I also get inspired by other breweries. Our Tribute Blonde Stout is just that – a tribute to a beer from Noble Ale Works that I thought was so amazing and novel that I had to make my own version so I could drink it more often. Our 123 Cream Ale was inspired by Alesmith. They had an American cream ale on tap when I first moved to San Diego, and I fell in love with it. The reason I started homebrewing was because they stopped making it. No one else was making anything like that at the time, so I figured I had to make it myself. I hope other breweries see it for what it is: admiration for what they do and wanting to recreate that feeling of joy when I had their beer. Imitation, flattery, etc.
What is your favorite part about being a brewer?
The community. For some reason, the brewing industry attracts really great personalities. I have met brewers from breweries big and small, who have been working from 2 months to 2 decades, and all of them are nice and helpful. I have never worked in an industry that has such camaraderie and conviviality. It’s great being able to share my passion with like-minded nerds.
Share an interesting brewing experience.
I am fortunate enough to have very uneventful brewing experiences. Our first ever was the worst – we had to brew after work since we both had day-jobs at the time, and we had to trouble shoot so many things that we ended up staying up all night brewing and going back to work at the end. Again, if you’re thinking about doing that, I would suggest not doing that.
Every brew day since then has been better. The best experiences are when a recipe comes out exactly how we want.

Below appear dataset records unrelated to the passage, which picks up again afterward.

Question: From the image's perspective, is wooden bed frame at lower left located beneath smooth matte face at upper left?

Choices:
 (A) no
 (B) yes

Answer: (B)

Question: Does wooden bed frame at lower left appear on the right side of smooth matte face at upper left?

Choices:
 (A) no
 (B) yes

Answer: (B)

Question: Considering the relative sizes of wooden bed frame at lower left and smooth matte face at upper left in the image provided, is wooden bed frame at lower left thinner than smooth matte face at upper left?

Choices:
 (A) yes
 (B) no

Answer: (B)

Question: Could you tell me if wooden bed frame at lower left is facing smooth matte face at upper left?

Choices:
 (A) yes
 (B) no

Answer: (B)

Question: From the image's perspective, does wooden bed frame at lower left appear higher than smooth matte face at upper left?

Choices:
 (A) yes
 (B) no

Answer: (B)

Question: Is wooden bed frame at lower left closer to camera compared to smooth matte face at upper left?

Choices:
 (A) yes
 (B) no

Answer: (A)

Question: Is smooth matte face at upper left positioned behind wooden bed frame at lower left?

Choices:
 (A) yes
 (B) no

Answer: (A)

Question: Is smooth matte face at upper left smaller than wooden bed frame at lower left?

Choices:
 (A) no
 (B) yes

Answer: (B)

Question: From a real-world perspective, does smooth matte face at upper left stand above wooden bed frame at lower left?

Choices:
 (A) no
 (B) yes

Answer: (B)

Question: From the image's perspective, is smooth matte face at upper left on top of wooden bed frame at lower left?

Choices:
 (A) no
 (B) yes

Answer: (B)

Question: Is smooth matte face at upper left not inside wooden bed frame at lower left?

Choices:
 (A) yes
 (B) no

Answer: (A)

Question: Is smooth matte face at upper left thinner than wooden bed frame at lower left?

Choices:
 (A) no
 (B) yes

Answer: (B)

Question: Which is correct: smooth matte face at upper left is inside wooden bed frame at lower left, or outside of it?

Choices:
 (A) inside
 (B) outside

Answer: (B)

We’ve been working on our Incredulous Ordinary Bitter for years, and we finally found the perfect recipe. We just won silver for it at the San Diego International Beer Festival! Some outside validation every now and then is nice.

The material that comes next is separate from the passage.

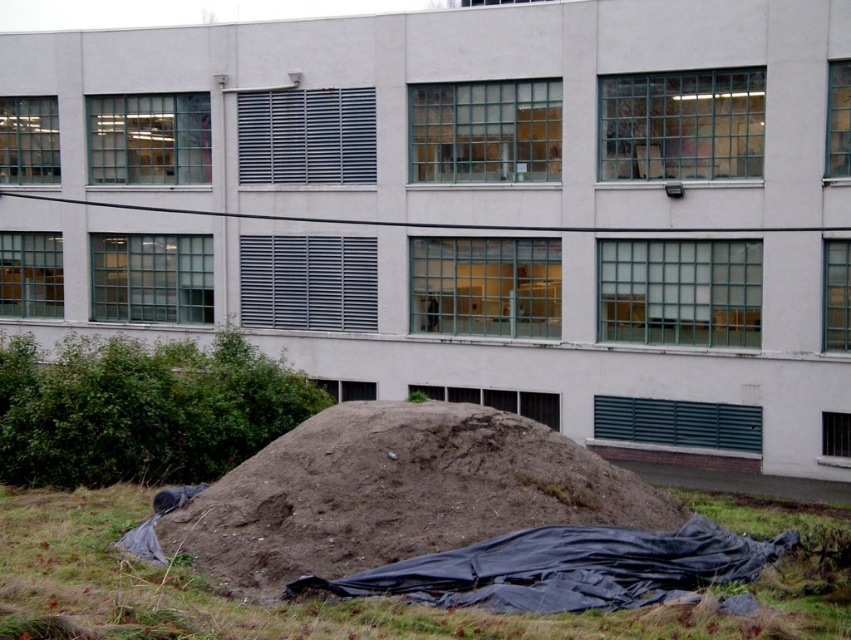
Between brown dirt mound at lower center and brown grass at lower center, which one is positioned higher?

brown dirt mound at lower center

Can you confirm if brown dirt mound at lower center is positioned below brown grass at lower center?

Actually, brown dirt mound at lower center is above brown grass at lower center.

Where is `brown dirt mound at lower center`? The height and width of the screenshot is (640, 851). brown dirt mound at lower center is located at coordinates (397, 492).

Is there anyone in particular you would like to do a collaboration with and why?
I would be interested in doing a collaboration with pretty much anyone, and learn a lot when I do collaborations. Since I get so isolated working here, it’s nice to see how other brewers write recipes, how their systems work, and what little tidbits help them make a better product. I pick up new skills, or at least a new way of thinking when I work with others. It would be great to work with one of the big dogs – I wonder if we have enough in common that we could learn a little something from each other…
What style of beer do you enjoy making the most?
No particular style… I enjoy making our core beers the most. I know the recipes so well it’s like muscle memory. When I brew them, I achieve flow; I’m so immersed in my work it’s like a brewer’s meditation.
Have you met many other women brewers?
I have not met as many as I would like. I tend to get immersed in my own little world and I forget to there are others out there I could befriend. There is some real talent in this town and I could learn a lot by talking shop with these women. I’m looking forward to being more involved with the Pink Boots Society. Our tasting room manager Zana is a good influence on me; she’s making sure we’re more connected with the other Pinks out there.
Anything exciting coming up with 2kids Brewing that you can share with us?
We have become more involved with the National Brain Tumor Society through friends. We’re looking to host a large event this year that not only brings attention and support to this wonderful charity, but also promotes a sense of unity among the local independent breweries. We’re hoping it’s fun and successful enough to do every year!
What advice would you give other women that are trying to get into the industry?
Educate yourself. Familiarize yourself with the brewing process, study beer styles and flavor profiles, learn about alcohol laws, know a few things about other breweries, etc. Learn about whatever aspect you want to work in, and then some. Knowing about the industry will elicit respect from your peers and give you a heads-up in an already saturated business.